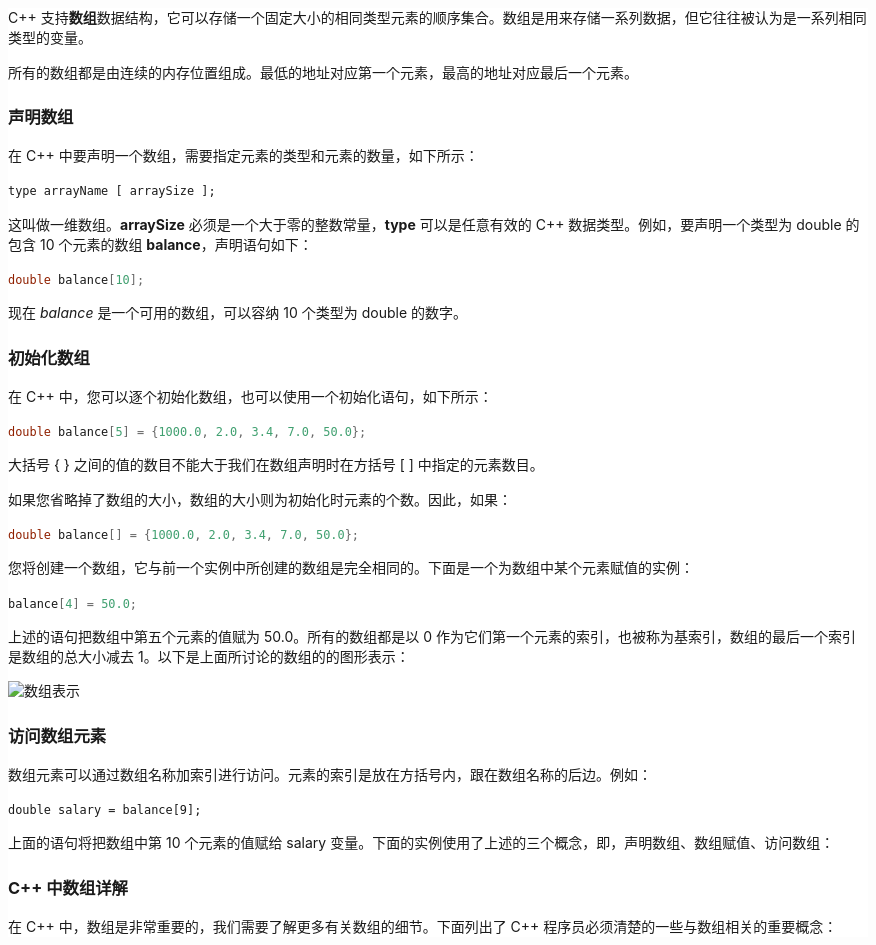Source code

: C++ 支持**数组**数据结构，它可以存储一个固定大小的相同类型元素的顺序集合。数组是用来存储一系列数据，但它往往被认为是一系列相同类型的变量。

所有的数组都是由连续的内存位置组成。最低的地址对应第一个元素，最高的地址对应最后一个元素。

### 声明数组

在 C++ 中要声明一个数组，需要指定元素的类型和元素的数量，如下所示：

```
type arrayName [ arraySize ];
```

这叫做一维数组。**arraySize** 必须是一个大于零的整数常量，**type** 可以是任意有效的 C++ 数据类型。例如，要声明一个类型为 double 的包含 10 个元素的数组 **balance**，声明语句如下：

```C++
double balance[10];
```

现在 *balance* 是一个可用的数组，可以容纳 10 个类型为 double 的数字。

### 初始化数组

在 C++ 中，您可以逐个初始化数组，也可以使用一个初始化语句，如下所示：

```C++
double balance[5] = {1000.0, 2.0, 3.4, 7.0, 50.0};
```

大括号 { } 之间的值的数目不能大于我们在数组声明时在方括号 [ ] 中指定的元素数目。

如果您省略掉了数组的大小，数组的大小则为初始化时元素的个数。因此，如果：

```C++
double balance[] = {1000.0, 2.0, 3.4, 7.0, 50.0};
```

您将创建一个数组，它与前一个实例中所创建的数组是完全相同的。下面是一个为数组中某个元素赋值的实例：

```C++
balance[4] = 50.0;
```

上述的语句把数组中第五个元素的值赋为 50.0。所有的数组都是以 0 作为它们第一个元素的索引，也被称为基索引，数组的最后一个索引是数组的总大小减去 1。以下是上面所讨论的数组的的图形表示：

![数组表示](https://www.runoob.com/wp-content/uploads/2014/08/array_presentation.jpg)

### 访问数组元素

数组元素可以通过数组名称加索引进行访问。元素的索引是放在方括号内，跟在数组名称的后边。例如：

```
double salary = balance[9];
```

上面的语句将把数组中第 10 个元素的值赋给 salary 变量。下面的实例使用了上述的三个概念，即，声明数组、数组赋值、访问数组：

### C++ 中数组详解

在 C++ 中，数组是非常重要的，我们需要了解更多有关数组的细节。下面列出了 C++ 程序员必须清楚的一些与数组相关的重要概念：
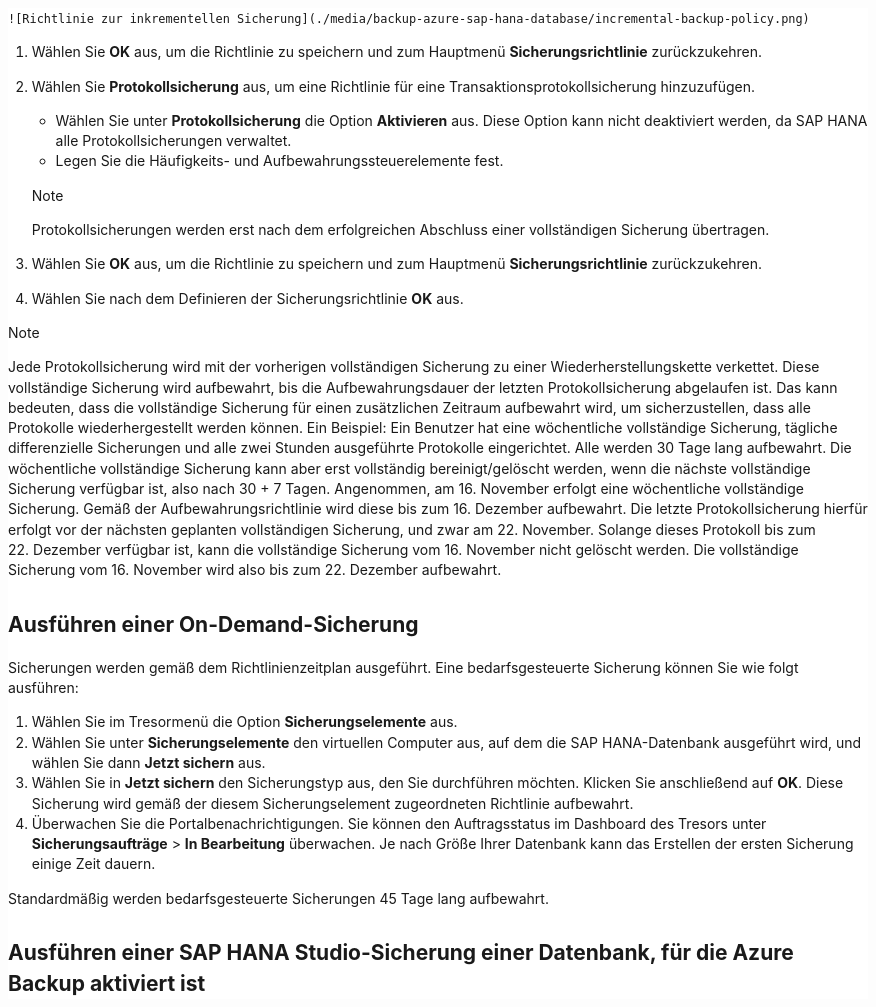     ![Richtlinie zur inkrementellen Sicherung](./media/backup-azure-sap-hana-database/incremental-backup-policy.png)

1. Wählen Sie **OK** aus, um die Richtlinie zu speichern und zum Hauptmenü **Sicherungsrichtlinie** zurückzukehren.
1. Wählen Sie **Protokollsicherung** aus, um eine Richtlinie für eine Transaktionsprotokollsicherung hinzuzufügen.
    * Wählen Sie unter **Protokollsicherung** die Option **Aktivieren** aus.  Diese Option kann nicht deaktiviert werden, da SAP HANA alle Protokollsicherungen verwaltet.
    * Legen Sie die Häufigkeits- und Aufbewahrungssteuerelemente fest.

    > [!NOTE]
    > Protokollsicherungen werden erst nach dem erfolgreichen Abschluss einer vollständigen Sicherung übertragen.

1. Wählen Sie **OK** aus, um die Richtlinie zu speichern und zum Hauptmenü **Sicherungsrichtlinie** zurückzukehren.
1. Wählen Sie nach dem Definieren der Sicherungsrichtlinie **OK** aus.

> [!NOTE]
> Jede Protokollsicherung wird mit der vorherigen vollständigen Sicherung zu einer Wiederherstellungskette verkettet. Diese vollständige Sicherung wird aufbewahrt, bis die Aufbewahrungsdauer der letzten Protokollsicherung abgelaufen ist. Das kann bedeuten, dass die vollständige Sicherung für einen zusätzlichen Zeitraum aufbewahrt wird, um sicherzustellen, dass alle Protokolle wiederhergestellt werden können. Ein Beispiel: Ein Benutzer hat eine wöchentliche vollständige Sicherung, tägliche differenzielle Sicherungen und alle zwei Stunden ausgeführte Protokolle eingerichtet. Alle werden 30 Tage lang aufbewahrt. Die wöchentliche vollständige Sicherung kann aber erst vollständig bereinigt/gelöscht werden, wenn die nächste vollständige Sicherung verfügbar ist, also nach 30 + 7 Tagen. Angenommen, am 16. November erfolgt eine wöchentliche vollständige Sicherung. Gemäß der Aufbewahrungsrichtlinie wird diese bis zum 16. Dezember aufbewahrt. Die letzte Protokollsicherung hierfür erfolgt vor der nächsten geplanten vollständigen Sicherung, und zwar am 22. November. Solange dieses Protokoll bis zum 22. Dezember verfügbar ist, kann die vollständige Sicherung vom 16. November nicht gelöscht werden. Die vollständige Sicherung vom 16. November wird also bis zum 22. Dezember aufbewahrt.

## <a name="run-an-on-demand-backup"></a>Ausführen einer On-Demand-Sicherung

Sicherungen werden gemäß dem Richtlinienzeitplan ausgeführt. Eine bedarfsgesteuerte Sicherung können Sie wie folgt ausführen:

1. Wählen Sie im Tresormenü die Option **Sicherungselemente** aus.
2. Wählen Sie unter **Sicherungselemente** den virtuellen Computer aus, auf dem die SAP HANA-Datenbank ausgeführt wird, und wählen Sie dann **Jetzt sichern** aus.
3. Wählen Sie in **Jetzt sichern** den Sicherungstyp aus, den Sie durchführen möchten. Klicken Sie anschließend auf **OK**. Diese Sicherung wird gemäß der diesem Sicherungselement zugeordneten Richtlinie aufbewahrt.
4. Überwachen Sie die Portalbenachrichtigungen. Sie können den Auftragsstatus im Dashboard des Tresors unter **Sicherungsaufträge** > **In Bearbeitung** überwachen. Je nach Größe Ihrer Datenbank kann das Erstellen der ersten Sicherung einige Zeit dauern.

Standardmäßig werden bedarfsgesteuerte Sicherungen 45 Tage lang aufbewahrt.

## <a name="run-sap-hana-studio-backup-on-a-database-with-azure-backup-enabled"></a>Ausführen einer SAP HANA Studio-Sicherung einer Datenbank, für die Azure Backup aktiviert ist

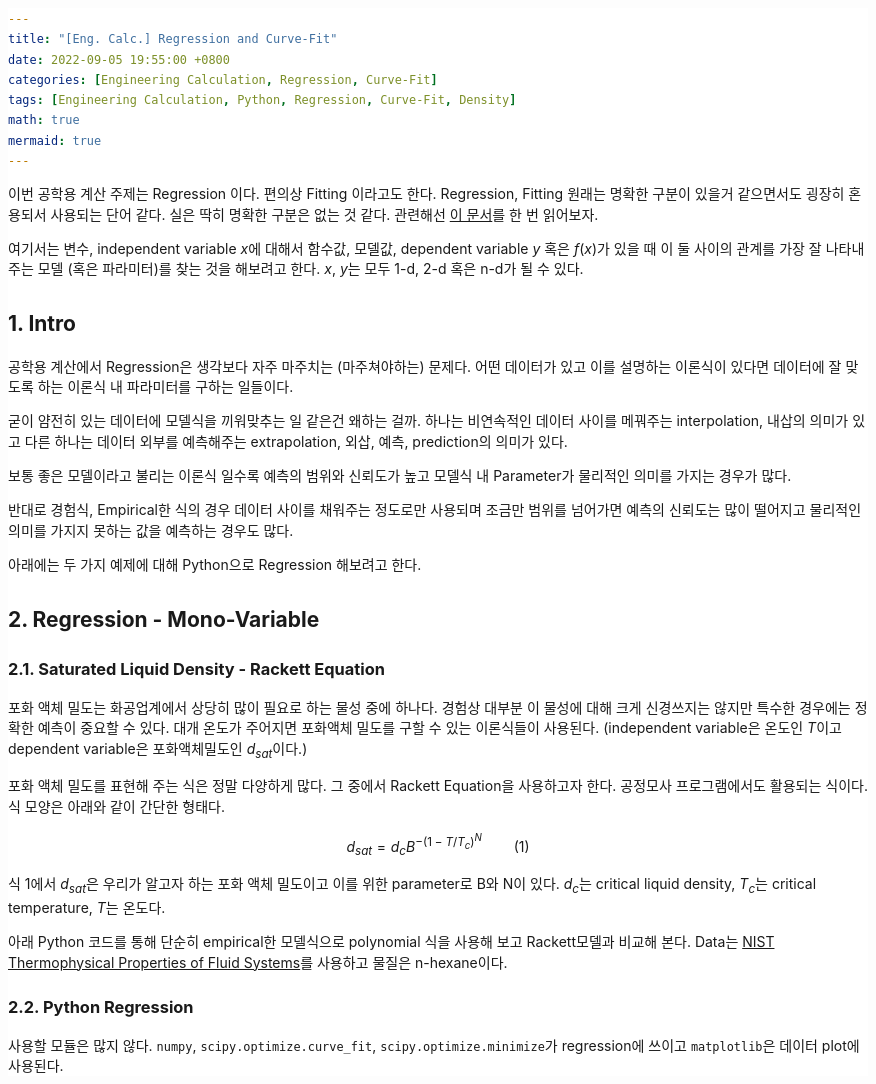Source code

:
 ```yaml
---
title: "[Eng. Calc.] Regression and Curve-Fit"
date: 2022-09-05 19:55:00 +0800
categories: [Engineering Calculation, Regression, Curve-Fit]
tags: [Engineering Calculation, Python, Regression, Curve-Fit, Density]
math: true
mermaid: true
---
```


이번 공학용 계산 주제는 Regression 이다. 편의상 Fitting 이라고도 한다. Regression, Fitting 원래는 명확한 구분이 있을거 같으면서도 굉장히 혼용되서 사용되는 단어 같다. 실은 딱히 명확한 구분은 없는 것 같다. 관련해선 [이 문서](https://stats.stackexchange.com/questions/151452/difference-between-regression-analysis-and-curve-fitting)를 한 번 읽어보자.

여기서는 변수, independent variable $x$에 대해서 함수값, 모델값, dependent variable $y$ 혹은 $f(x)$가 있을 때 이 둘 사이의 관계를 가장 잘 나타내주는 모델 (혹은 파라미터)를 찾는 것을 해보려고 한다. $x$, $y$는 모두 1-d, 2-d 혹은 n-d가 될 수 있다.

## 1. Intro

공학용 계산에서 Regression은 생각보다 자주 마주치는 (마주쳐야하는) 문제다. 어떤 데이터가 있고 이를 설명하는 이론식이 있다면 데이터에 잘 맞도록 하는 이론식 내 파라미터를 구하는 일들이다. 

굳이 얌전히 있는 데이터에 모델식을 끼워맞추는 일 같은건 왜하는 걸까. 하나는 비연속적인 데이터 사이를 메꿔주는 interpolation, 내삽의 의미가 있고 다른 하나는 데이터 외부를 예측해주는 extrapolation, 외삽, 예측, prediction의 의미가 있다. 

보통 좋은 모델이라고 불리는 이론식 일수록 예측의 범위와 신뢰도가 높고 모델식 내 Parameter가 물리적인 의미를 가지는 경우가 많다.

반대로 경험식, Empirical한 식의 경우 데이터 사이를 채워주는 정도로만 사용되며 조금만 범위를 넘어가면 예측의 신뢰도는 많이 떨어지고 물리적인 의미를 가지지 못하는 값을 예측하는 경우도 많다.

아래에는 두 가지 예제에 대해 Python으로 Regression 해보려고 한다. 

## 2. Regression - Mono-Variable

### 2.1. Saturated Liquid Density - Rackett Equation

포화 액체 밀도는 화공업계에서 상당히 많이 필요로 하는 물성 중에 하나다. 경험상 대부분 이 물성에 대해 크게 신경쓰지는 않지만 특수한 경우에는 정확한 예측이 중요할 수 있다. 대개 온도가 주어지면 포화액체 밀도를 구할 수 있는 이론식들이 사용된다.
(independent variable은 온도인 $T$이고 dependent variable은 포화액체밀도인 $d_{sat}$이다.)

포화 액체 밀도를 표현해 주는 식은 정말 다양하게 많다. 그 중에서 Rackett Equation을 사용하고자 한다. 공정모사 프로그램에서도 활용되는 식이다. 식 모양은 아래와 같이 간단한 형태다.

$$d_{sat} = d_c  B^{-(1-T/T_c)^N} \qquad (1)$$

식 1에서 $d_{sat}$은 우리가 알고자 하는 포화 액체 밀도이고 이를 위한 parameter로 B와 N이 있다. $d_c$는 critical liquid density, $T_c$는 critical temperature, $T$는 온도다.

아래 Python 코드를 통해 단순히 empirical한 모델식으로 polynomial 식을 사용해 보고 Rackett모델과 비교해 본다. Data는 [NIST Thermophysical Properties of Fluid Systems](https://webbook.nist.gov/chemistry/fluid/)를 사용하고 물질은  n-hexane이다.

### 2.2. Python Regression

사용할 모듈은 많지 않다. `numpy`, `scipy.optimize.curve_fit`, `scipy.optimize.minimize`가 regression에 쓰이고 `matplotlib`은 데이터 plot에 사용된다.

----------------

**WORK TO BE COMPLETED:**
All lines in the records above that contain "dependent" are to be reported.

**WRITTEN RESPONSE:**
여기서는 변수, independent variable $x$에 대해서 함수값, 모델값, dependent variable $y$ 혹은 $f(x)$가 있을 때 이 둘 사이의 관계를 가장 잘 나타내주는 모델 (혹은 파라미터)를 찾는 것을 해보려고 한다. $x$, $y$는 모두 1-d, 2-d 혹은 n-d가 될 수 있다.
(independent variable은 온도인 $T$이고 dependent variable은 포화액체밀도인 $d_{sat}$이다.)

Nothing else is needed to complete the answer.